We are horrified, flabbergasted, awestruck and confounded by the utter incompetence and failures of our security apparatus. It will not be an exaggeration to suggest that those that are entrusted to ensure our security jeopardized it. We are similarly worried to see the operational proficiency of the perpetrators of the 17 Aug bombings, nearly five hundred of whom managed to evade the eyes of the SB, NSI, DGFI, local police intelligence, and other intelligence apparatuses in Bangladesh, and carry out the attacks.

The fact that almost five hundred bombings were carried out must have involved very thorough and laborious logistics and planning. This was not planned overnight, certainly not in seven days. This must have also involved no less than five hundred ground operators, not to speak of the many that were involved in the planning and preparation stages. The whole operations involved movement of men and material over many days to almost five hundred different places and set off in very precisely synchronised a manner. It's all the more ludicrous when, going by the admission of the state minister, the government had taken special measures in view of intelligence reports of possible untoward incidents between 14 and 16 Aug. Surely the perpetrators did not move just on the morning of the 17th but quite possibly during the time when the law enforcing and intelligence agencies were supposed to be more alert than normal. One can only shudder at the state of alertness of our security agencies.
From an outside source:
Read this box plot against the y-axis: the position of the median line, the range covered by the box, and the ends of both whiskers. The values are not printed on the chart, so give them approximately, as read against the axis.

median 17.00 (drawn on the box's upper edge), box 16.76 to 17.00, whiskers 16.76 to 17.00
It is even more disconcerting and absurd that the failure occurred in the backdrop of several incidents of the previous years. There has been, over the last several years, spate of bombings and terrorist acts in which foreign dignitaries were made targets while in some instances senior members of the opposition fell victims. Only last year there was the biggest arms haul in our country, which still remains a mystery, insofar as its destination, source and the brain behind the operation were concerned. August 21 grenade attacks, where 21 people were killed, remain unsolved. Apparently, no action beyond a so-called judicial inquiry has been taken in this regard. Given this background, the failure of our intelligence agencies to get a wind of the operation is as puzzling as deserving a thorough inquest into the affairs of our intelligence apparatus.
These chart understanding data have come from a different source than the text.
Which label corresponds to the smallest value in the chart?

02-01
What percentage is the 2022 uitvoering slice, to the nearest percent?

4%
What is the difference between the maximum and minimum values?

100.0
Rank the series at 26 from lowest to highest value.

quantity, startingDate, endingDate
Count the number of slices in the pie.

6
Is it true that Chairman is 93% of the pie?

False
The less said about the counter intelligence capability of the relevant intelligence agencies the better. But we will be remiss if the entire responsibility of the failure was laid at the doors of the agencies. We feel that much of the blame must lie squarely on the government for lack of proper direction and also on the shoulders of those responsible for tasking and utilising our intelligence assets. Whatever is the capability of these agencies, in most cases their efforts are misutilised, mostly on political purpose. Instead of performing the counter intelligence work, they are utilised either to snoop on the political opponents or cover someone who has fallen foul of the administration and needs to be sorted out. It is thus no wonder that the real anti-state elements and the evildoers are left free to go about their business of endangering the lives of the citizens.

The intelligence and the security apparatus have totally failed to protect the people and the government of the day; the responsibility for this failure must fall squarely on those at the helms of affairs.